The English poet, novelist and dramatist Thomas Hardy (1840-1928) is pictured here in 1884. Hardy trained as an architect in Dorchester before moving to London in 1862, where he was in charge of the excavation of part of the graveyard at St. Pancras Old Church. (Frederick Hollyer/Hulton Archive/Getty Images)

Chesher says that pile of perfectly stacked gravestones gathered around the ash tree reminds him of contrasts, such as life and death, the uplifting and the macabre, and the destructive and the beautiful. And Chesher says you can see those themes in Thomas Hardy’s writing. 

“Living through that Victorian period, sometimes called the age of destruction — because of the railways, because of the huge clearance schemes that were happening in London at the time — so much was having to be knocked down in the name of progress,” said Chesher.

“The Hardy tree is very much a product of that period.”

Jack Chesher is a tour guide, explorer and blogger at Living London History, where he offers tours around London, U.K., and blogs about its history. (Daria Agafonova)

The circle of life

Camden councillor Adam Harrison put out a statement yesterday about the plans for the fallen tree.

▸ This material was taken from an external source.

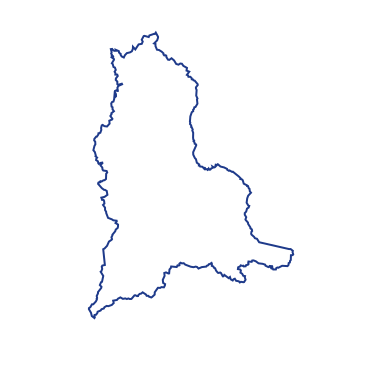 Pacaraima, Roraima, Brazil (Albers equal-area conic projection), rotated 194°
{"feature_id": "56859067B85330380756013", "entity_name": "Pacaraima", "entity_type": "district", "adm_level": 2, "iso_a3": "BRA", "parent_name": "Brazil", "parent_adm1": "Roraima", "projection": "albers", "projection_center": [-60.858, 4.166], "detail": "fine", "context": "isolated", "style": "outline", "palette": "blue", "viewbox_px": 384, "rotation_deg": 194, "n_neighbors": 0, "source": "geoboundaries", "source_scale": "gbopen_adm2", "svg_char_len": 6065}
<svg xmlns="http://www.w3.org/2000/svg" viewBox="0 0 384 384"><g transform="rotate(194 192 192)"><path d="M265.7,337.9L266.3,336.3L267.0,336.3L271.2,333.6L271.5,331.9L275.9,332.0L276.6,331.6L277.6,327.6L276.2,326.0L276.6,323.6L279.5,322.3L281.5,316.6L284.4,318.6L284.0,316.5L284.4,314.0L285.9,312.5L288.8,311.0L290.2,308.5L290.7,306.0L293.0,306.5L294.6,308.0L294.6,308.7L296.5,309.6L297.1,311.0L300.3,311.5L299.8,310.7L301.6,310.2L303.4,310.8L304.1,311.5L305.3,311.0L303.8,308.2L303.9,306.7L302.9,305.8L302.9,304.7L301.5,304.7L301.2,304.2L302.3,303.1L300.1,302.3L299.7,301.5L300.9,297.5L299.9,297.0L298.4,294.3L296.9,294.1L295.9,292.6L295.5,292.0L296.2,290.0L295.0,288.7L294.8,287.4L292.9,287.8L292.1,286.6L293.3,283.8L293.1,282.3L291.2,281.1L290.5,278.5L289.7,278.1L286.3,280.1L285.9,279.6L288.9,277.3L289.3,276.5L289.6,275.0L288.4,272.2L289.0,271.9L290.0,272.4L291.2,271.4L291.2,270.4L289.5,268.6L288.9,266.5L289.4,265.7L290.6,267.0L290.0,263.2L290.1,260.7L291.3,260.0L291.8,258.4L290.7,255.4L289.6,255.0L289.1,253.0L287.3,251.5L289.3,248.9L288.9,248.1L289.6,246.0L286.9,243.7L287.1,243.0L289.5,241.2L288.5,238.4L290.3,235.0L293.0,234.7L294.9,235.5L295.7,234.8L295.7,232.1L295.0,230.3L295.3,227.3L297.0,226.3L296.7,225.4L297.7,222.7L298.4,222.5L299.6,219.9L299.4,218.4L298.1,217.4L297.3,214.9L297.8,213.1L297.8,208.7L295.9,207.2L294.1,204.0L294.3,203.4L292.4,202.4L292.9,201.3L292.8,199.8L290.7,199.0L289.8,197.1L289.1,196.7L287.8,198.1L286.2,198.8L285.9,198.2L287.0,196.6L287.2,195.7L285.0,194.1L284.2,192.1L283.3,191.4L279.9,191.7L279.0,190.4L279.7,189.0L278.6,183.8L279.7,182.3L280.8,181.9L282.0,180.5L283.3,180.4L284.0,179.7L283.6,179.2L285.1,178.4L285.1,177.2L280.4,173.9L277.8,172.8L277.0,173.0L275.0,172.4L273.4,168.8L275.7,166.1L278.6,164.6L277.3,162.6L276.0,163.0L275.1,162.0L274.2,159.6L275.2,157.9L272.6,155.8L272.0,153.5L270.5,152.0L270.2,150.9L267.2,146.6L263.2,146.1L261.5,145.5L258.2,145.9L257.9,145.2L258.7,143.4L255.9,142.5L255.5,141.0L255.4,139.2L256.9,137.1L257.0,135.3L258.9,131.3L258.7,130.6L259.2,128.6L258.2,126.9L258.5,126.1L260.6,123.8L261.4,119.2L263.2,116.0L264.3,115.0L258.9,100.1L261.2,98.9L261.5,97.7L260.5,95.6L260.8,93.1L261.3,92.5L257.8,89.1L257.6,83.1L258.4,82.5L258.9,79.4L256.9,78.1L256.9,76.9L259.0,72.1L258.7,70.9L259.3,68.0L258.4,66.2L258.7,65.3L258.3,64.7L258.8,62.5L260.6,59.2L261.9,58.8L262.8,55.6L263.9,54.4L263.7,53.4L260.8,50.4L259.2,47.4L256.2,46.1L256.0,47.0L256.8,48.2L256.8,49.1L255.4,49.7L254.6,51.6L254.6,53.0L252.0,54.9L251.4,56.4L249.4,57.6L249.1,59.0L247.3,60.8L245.5,61.0L242.5,63.0L241.1,65.3L242.2,67.5L238.7,69.1L238.0,70.6L236.0,72.4L233.2,71.6L231.0,72.6L229.3,72.4L228.0,73.3L226.5,73.1L224.9,73.6L222.8,77.8L222.0,78.1L220.1,77.7L219.2,78.0L219.2,78.8L218.1,80.5L216.8,81.1L215.6,82.7L211.9,81.4L210.9,80.3L209.2,80.7L208.6,80.1L206.0,79.8L205.4,80.4L203.4,83.4L203.9,85.7L201.9,90.8L199.6,91.3L198.7,92.3L196.2,92.7L195.7,94.7L195.8,96.1L198.0,96.8L199.1,99.7L198.3,104.0L199.3,106.7L197.8,107.7L195.2,107.2L194.5,107.5L195.1,111.4L194.2,113.1L194.2,114.7L188.7,115.5L188.3,117.3L187.0,117.4L186.4,118.1L186.9,119.4L186.0,120.6L184.5,120.3L182.8,120.9L181.0,119.9L175.2,119.2L172.4,119.4L170.3,120.5L168.8,120.4L167.2,119.3L164.3,121.5L160.1,123.1L159.8,124.0L158.6,124.8L158.2,126.0L157.4,126.3L155.9,127.9L155.3,127.1L154.9,125.1L153.3,124.9L152.0,123.6L151.1,123.6L149.7,121.6L147.4,119.9L146.6,119.9L145.2,120.7L144.3,120.4L141.7,117.6L141.1,117.8L140.6,119.4L135.6,117.3L134.6,118.7L133.3,116.6L131.1,116.0L130.6,117.4L129.5,118.2L127.7,116.5L125.0,116.7L123.7,115.8L122.8,116.7L120.3,116.9L119.7,117.2L118.8,119.8L120.2,122.1L120.2,123.2L122.0,123.1L123.5,124.8L125.5,125.5L125.6,127.7L126.0,128.1L126.7,128.5L128.8,128.3L129.0,130.1L127.4,131.4L127.0,132.6L125.1,132.5L124.3,132.9L123.7,132.3L122.0,132.9L121.9,134.0L120.0,135.1L119.7,135.9L120.3,136.7L120.4,138.2L117.2,138.7L117.0,140.1L115.7,140.5L113.3,140.2L110.2,138.9L106.1,139.4L103.4,139.2L102.9,138.3L99.7,137.6L99.0,138.1L98.8,139.0L96.3,139.4L96.0,138.8L97.1,137.6L96.4,137.0L95.1,137.2L94.5,136.5L91.9,137.1L91.8,138.6L90.9,139.4L89.9,139.4L86.7,142.2L81.4,143.2L80.7,144.6L81.0,146.4L80.0,147.3L80.2,148.9L79.7,149.9L80.7,154.6L79.1,155.1L78.7,156.0L79.9,158.0L79.9,159.3L82.5,160.5L84.1,160.1L114.7,159.5L117.6,162.3L119.8,162.4L120.9,163.5L124.0,165.1L124.5,165.8L124.7,167.8L124.2,168.7L124.9,170.2L126.5,170.8L126.7,171.7L129.8,174.6L130.3,175.9L133.1,177.8L133.5,178.3L133.3,180.7L135.3,182.7L135.7,184.3L134.7,186.1L134.6,189.2L133.3,190.6L133.1,192.3L134.0,192.4L136.4,194.8L136.9,199.2L136.6,202.0L134.6,205.6L136.0,206.6L137.0,209.0L137.8,209.3L139.1,211.3L140.0,211.1L140.3,211.8L143.8,212.6L145.6,215.7L146.6,216.3L148.2,216.3L148.1,217.0L150.2,218.3L157.3,221.6L157.9,221.2L160.8,222.0L161.3,221.5L163.2,222.1L163.6,222.9L166.8,223.6L170.5,223.6L173.7,225.2L174.5,224.2L175.6,224.2L175.6,223.4L174.8,223.3L175.8,221.6L176.6,221.1L178.2,221.6L177.6,220.7L179.1,219.4L179.6,218.2L180.4,217.9L181.4,218.7L181.5,217.8L182.2,217.2L182.8,217.9L184.7,217.2L185.3,218.5L186.1,218.4L186.2,217.8L188.0,219.0L190.3,218.7L190.9,219.3L191.7,219.3L191.7,220.5L194.4,221.6L196.1,224.8L197.4,225.6L199.8,228.5L200.5,230.9L199.2,238.3L199.5,239.1L201.1,239.5L201.5,240.7L202.8,241.7L202.4,242.4L203.5,243.4L204.1,245.0L205.2,249.8L206.6,251.8L206.4,252.7L207.4,254.1L208.6,254.9L208.4,255.5L209.1,256.6L210.4,257.5L210.5,259.1L211.0,259.6L211.9,265.0L211.5,269.4L210.4,270.7L210.8,272.1L210.3,272.8L210.2,274.8L209.2,275.3L208.1,279.0L209.6,283.1L209.3,284.0L211.2,286.5L212.2,292.1L213.2,293.4L213.5,294.5L212.3,297.2L212.6,298.0L216.3,300.7L217.6,300.7L218.4,301.5L219.5,301.3L219.9,302.4L221.5,303.4L223.3,302.9L224.1,304.1L225.3,304.4L223.8,308.1L226.7,308.5L226.9,311.2L230.9,312.3L232.8,314.0L234.5,313.8L235.9,312.3L238.3,312.4L241.2,315.3L244.2,316.8L246.0,314.7L247.3,314.6L249.4,316.6L250.0,318.1L250.8,318.3L251.9,317.8L252.9,318.5L253.2,319.6L255.3,320.8L258.4,321.8L260.4,321.6L262.7,324.7L263.3,326.9L264.7,327.0L262.5,330.7L262.3,333.5L262.5,334.4L265.7,337.9Z" fill="none" stroke="#1e3a8a" stroke-width="2"/></g></svg>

“We were very sorry to see that the much-loved Hardy Tree has come down and we have already started the discussion with members of the local community about ways to commemorate the tree and its story,” the councillor said.

The council is considering harvesting the wood to create a commemorative object, such as a bench, or planting a new tree. Chesher, on the other hand, brought up the idea of letting nature take its course. 

“I spoke to the rector actually, and he would just quite like it to stay there as it is … as it decomposes…. That would also be part of its story,” the tour guide said.